Exercise:
In the records below, substitute "inspected" for every "checked" and give the lines again with nothing else changed. Leave the pictures out.
|---|
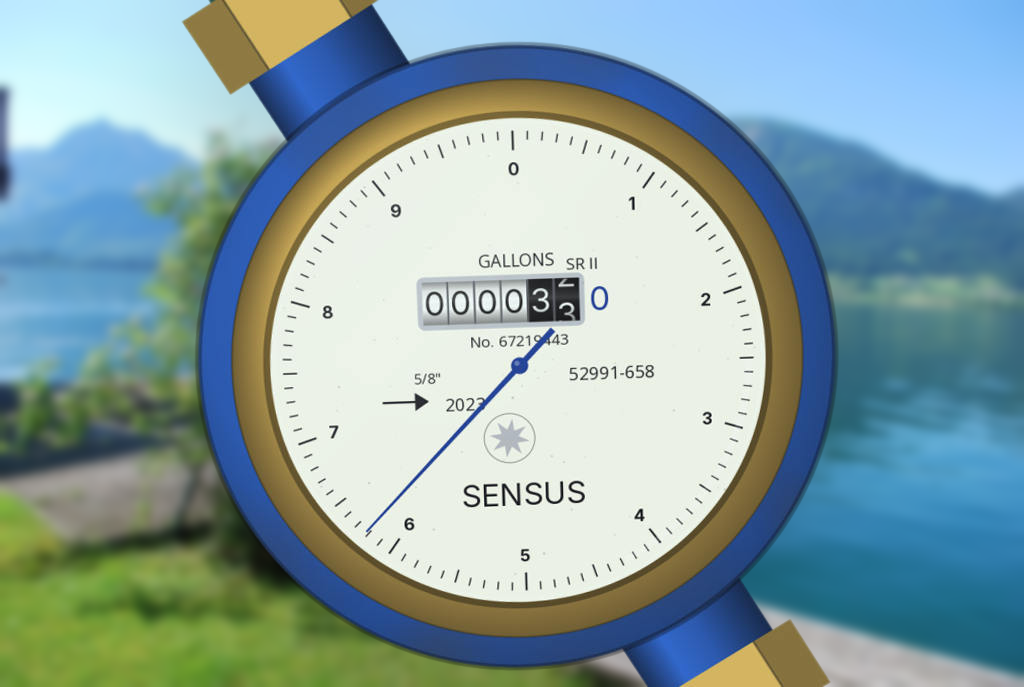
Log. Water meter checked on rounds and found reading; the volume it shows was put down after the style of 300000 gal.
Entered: 326.2 gal
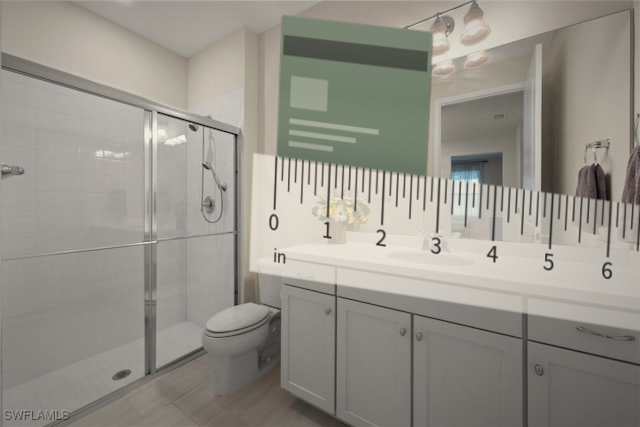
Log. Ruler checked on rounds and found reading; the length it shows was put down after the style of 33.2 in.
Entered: 2.75 in
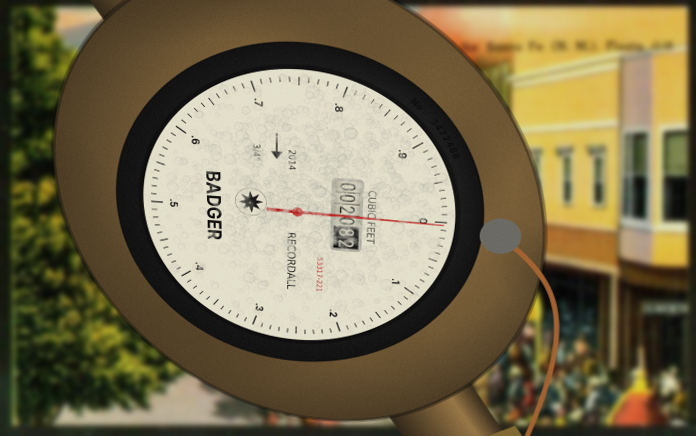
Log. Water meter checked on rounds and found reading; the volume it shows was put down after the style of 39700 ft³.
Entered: 2082.00 ft³
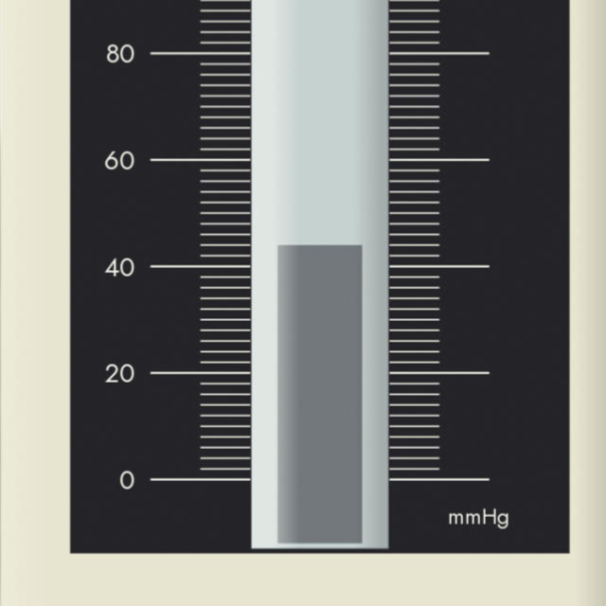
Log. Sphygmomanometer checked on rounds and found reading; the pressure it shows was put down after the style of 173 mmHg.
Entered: 44 mmHg
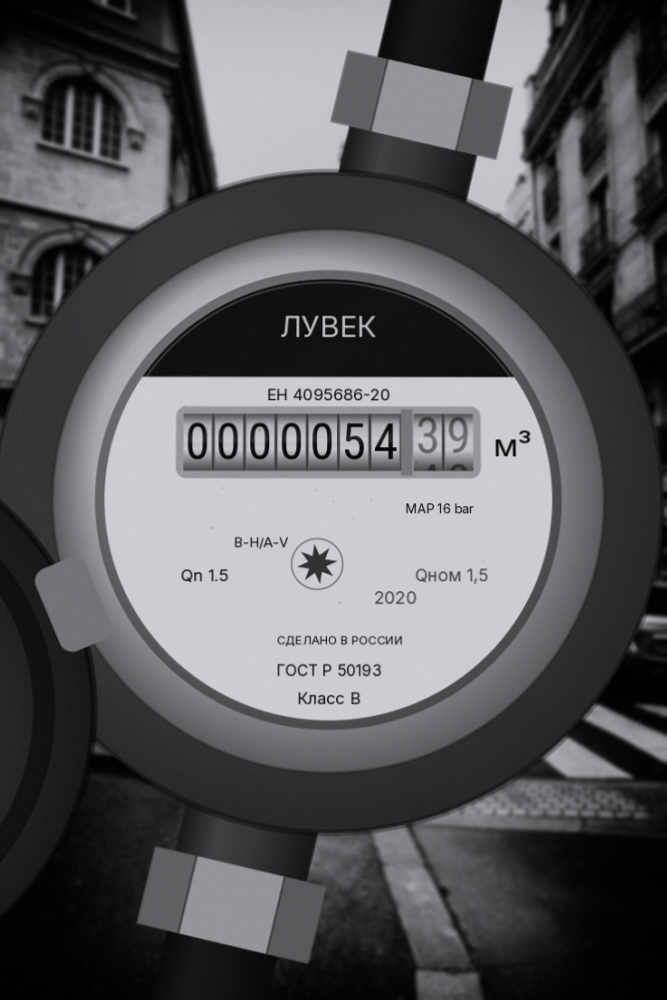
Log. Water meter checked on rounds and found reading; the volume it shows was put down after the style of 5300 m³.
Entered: 54.39 m³
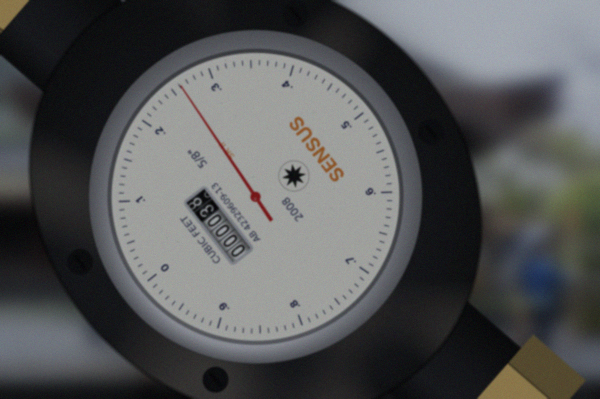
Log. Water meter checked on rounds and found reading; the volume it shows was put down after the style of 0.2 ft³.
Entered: 38.26 ft³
|---|
Finished task:
Log. Water meter inspected on rounds and found reading; the volume it shows was put down after the style of 300000 gal.
Entered: 326.2 gal
Log. Ruler inspected on rounds and found reading; the length it shows was put down after the style of 33.2 in.
Entered: 2.75 in
Log. Water meter inspected on rounds and found reading; the volume it shows was put down after the style of 39700 ft³.
Entered: 2082.00 ft³
Log. Sphygmomanometer inspected on rounds and found reading; the pressure it shows was put down after the style of 173 mmHg.
Entered: 44 mmHg
Log. Water meter inspected on rounds and found reading; the volume it shows was put down after the style of 5300 m³.
Entered: 54.39 m³
Log. Water meter inspected on rounds and found reading; the volume it shows was put down after the style of 0.2 ft³.
Entered: 38.26 ft³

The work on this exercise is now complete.